*The task*
A faithful transcription of all the records is required.

Saved data entries:

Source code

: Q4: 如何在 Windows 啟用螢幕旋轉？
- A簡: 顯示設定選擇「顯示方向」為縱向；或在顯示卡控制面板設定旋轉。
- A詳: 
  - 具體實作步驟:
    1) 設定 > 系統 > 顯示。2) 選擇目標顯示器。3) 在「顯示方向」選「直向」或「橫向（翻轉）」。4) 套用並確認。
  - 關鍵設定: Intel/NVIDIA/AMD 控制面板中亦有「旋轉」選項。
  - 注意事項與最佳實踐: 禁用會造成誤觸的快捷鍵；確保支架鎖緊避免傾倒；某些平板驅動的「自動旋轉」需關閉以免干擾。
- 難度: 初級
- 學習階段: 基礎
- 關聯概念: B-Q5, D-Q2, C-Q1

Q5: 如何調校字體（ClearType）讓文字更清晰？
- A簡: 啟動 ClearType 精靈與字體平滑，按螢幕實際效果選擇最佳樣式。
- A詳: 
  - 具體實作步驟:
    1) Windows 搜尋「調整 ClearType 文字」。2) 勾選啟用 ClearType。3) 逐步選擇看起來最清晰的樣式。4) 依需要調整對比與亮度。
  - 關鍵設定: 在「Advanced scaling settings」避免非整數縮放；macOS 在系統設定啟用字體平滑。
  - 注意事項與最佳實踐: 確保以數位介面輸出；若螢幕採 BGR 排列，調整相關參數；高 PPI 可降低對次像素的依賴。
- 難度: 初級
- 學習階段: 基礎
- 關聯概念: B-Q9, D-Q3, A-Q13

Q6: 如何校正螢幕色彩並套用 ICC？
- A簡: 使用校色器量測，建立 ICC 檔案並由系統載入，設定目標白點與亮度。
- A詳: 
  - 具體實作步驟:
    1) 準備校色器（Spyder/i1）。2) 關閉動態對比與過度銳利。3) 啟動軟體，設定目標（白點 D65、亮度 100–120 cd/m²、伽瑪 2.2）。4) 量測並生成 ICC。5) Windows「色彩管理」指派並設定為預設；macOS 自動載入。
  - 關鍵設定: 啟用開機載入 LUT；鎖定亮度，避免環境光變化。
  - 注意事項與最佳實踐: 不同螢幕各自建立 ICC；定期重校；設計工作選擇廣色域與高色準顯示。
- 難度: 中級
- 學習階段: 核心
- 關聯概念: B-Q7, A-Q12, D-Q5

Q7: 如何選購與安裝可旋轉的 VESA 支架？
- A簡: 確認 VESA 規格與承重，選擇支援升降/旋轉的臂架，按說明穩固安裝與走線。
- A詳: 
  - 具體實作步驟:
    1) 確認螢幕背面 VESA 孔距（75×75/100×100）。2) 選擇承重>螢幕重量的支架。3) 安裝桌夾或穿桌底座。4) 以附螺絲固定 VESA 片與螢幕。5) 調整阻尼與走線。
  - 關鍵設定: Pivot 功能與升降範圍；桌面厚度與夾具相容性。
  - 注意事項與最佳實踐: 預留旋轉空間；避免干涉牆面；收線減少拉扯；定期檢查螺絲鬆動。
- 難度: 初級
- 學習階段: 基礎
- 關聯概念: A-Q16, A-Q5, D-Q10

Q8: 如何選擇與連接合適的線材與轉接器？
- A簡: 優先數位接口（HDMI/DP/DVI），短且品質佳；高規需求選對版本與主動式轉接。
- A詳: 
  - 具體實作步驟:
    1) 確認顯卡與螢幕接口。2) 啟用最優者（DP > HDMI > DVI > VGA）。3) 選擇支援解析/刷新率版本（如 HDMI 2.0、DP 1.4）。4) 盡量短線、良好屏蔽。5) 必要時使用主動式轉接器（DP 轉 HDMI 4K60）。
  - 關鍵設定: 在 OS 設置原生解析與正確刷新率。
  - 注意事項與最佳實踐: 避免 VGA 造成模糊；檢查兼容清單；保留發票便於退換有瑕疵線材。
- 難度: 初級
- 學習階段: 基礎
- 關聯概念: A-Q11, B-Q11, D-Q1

*Reply*
Source code

: Q4: 如何在 Windows 啟用螢幕旋轉？
- A簡: 顯示設定選擇「顯示方向」為縱向；或在顯示卡控制面板設定旋轉。
- A詳: 
  - 具體實作步驟:
    1) 設定 > 系統 > 顯示。2) 選擇目標顯示器。3) 在「顯示方向」選「直向」或「橫向（翻轉）」。4) 套用並確認。
  - 關鍵設定: Intel/NVIDIA/AMD 控制面板中亦有「旋轉」選項。
  - 注意事項與最佳實踐: 禁用會造成誤觸的快捷鍵；確保支架鎖緊避免傾倒；某些平板驅動的「自動旋轉」需關閉以免干擾。
- 難度: 初級
- 學習階段: 基礎
- 關聯概念: B-Q5, D-Q2, C-Q1

Q5: 如何調校字體（ClearType）讓文字更清晰？
- A簡: 啟動 ClearType 精靈與字體平滑，按螢幕實際效果選擇最佳樣式。
- A詳: 
  - 具體實作步驟:
    1) Windows 搜尋「調整 ClearType 文字」。2) 勾選啟用 ClearType。3) 逐步選擇看起來最清晰的樣式。4) 依需要調整對比與亮度。
  - 關鍵設定: 在「Advanced scaling settings」避免非整數縮放；macOS 在系統設定啟用字體平滑。
  - 注意事項與最佳實踐: 確保以數位介面輸出；若螢幕採 BGR 排列，調整相關參數；高 PPI 可降低對次像素的依賴。
- 難度: 初級
- 學習階段: 基礎
- 關聯概念: B-Q9, D-Q3, A-Q13

Q6: 如何校正螢幕色彩並套用 ICC？
- A簡: 使用校色器量測，建立 ICC 檔案並由系統載入，設定目標白點與亮度。
- A詳: 
  - 具體實作步驟:
    1) 準備校色器（Spyder/i1）。2) 關閉動態對比與過度銳利。3) 啟動軟體，設定目標（白點 D65、亮度 100–120 cd/m²、伽瑪 2.2）。4) 量測並生成 ICC。5) Windows「色彩管理」指派並設定為預設；macOS 自動載入。
  - 關鍵設定: 啟用開機載入 LUT；鎖定亮度，避免環境光變化。
  - 注意事項與最佳實踐: 不同螢幕各自建立 ICC；定期重校；設計工作選擇廣色域與高色準顯示。
- 難度: 中級
- 學習階段: 核心
- 關聯概念: B-Q7, A-Q12, D-Q5

Q7: 如何選購與安裝可旋轉的 VESA 支架？
- A簡: 確認 VESA 規格與承重，選擇支援升降/旋轉的臂架，按說明穩固安裝與走線。
- A詳: 
  - 具體實作步驟:
    1) 確認螢幕背面 VESA 孔距（75×75/100×100）。2) 選擇承重>螢幕重量的支架。3) 安裝桌夾或穿桌底座。4) 以附螺絲固定 VESA 片與螢幕。5) 調整阻尼與走線。
  - 關鍵設定: Pivot 功能與升降範圍；桌面厚度與夾具相容性。
  - 注意事項與最佳實踐: 預留旋轉空間；避免干涉牆面；收線減少拉扯；定期檢查螺絲鬆動。
- 難度: 初級
- 學習階段: 基礎
- 關聯概念: A-Q16, A-Q5, D-Q10

Q8: 如何選擇與連接合適的線材與轉接器？
- A簡: 優先數位接口（HDMI/DP/DVI），短且品質佳；高規需求選對版本與主動式轉接。
- A詳: 
  - 具體實作步驟:
    1) 確認顯卡與螢幕接口。2) 啟用最優者（DP > HDMI > DVI > VGA）。3) 選擇支援解析/刷新率版本（如 HDMI 2.0、DP 1.4）。4) 盡量短線、良好屏蔽。5) 必要時使用主動式轉接器（DP 轉 HDMI 4K60）。
  - 關鍵設定: 在 OS 設置原生解析與正確刷新率。
  - 注意事項與最佳實踐: 避免 VGA 造成模糊；檢查兼容清單；保留發票便於退換有瑕疵線材。
- 難度: 初級
- 學習階段: 基礎
- 關聯概念: A-Q11, B-Q11, D-Q1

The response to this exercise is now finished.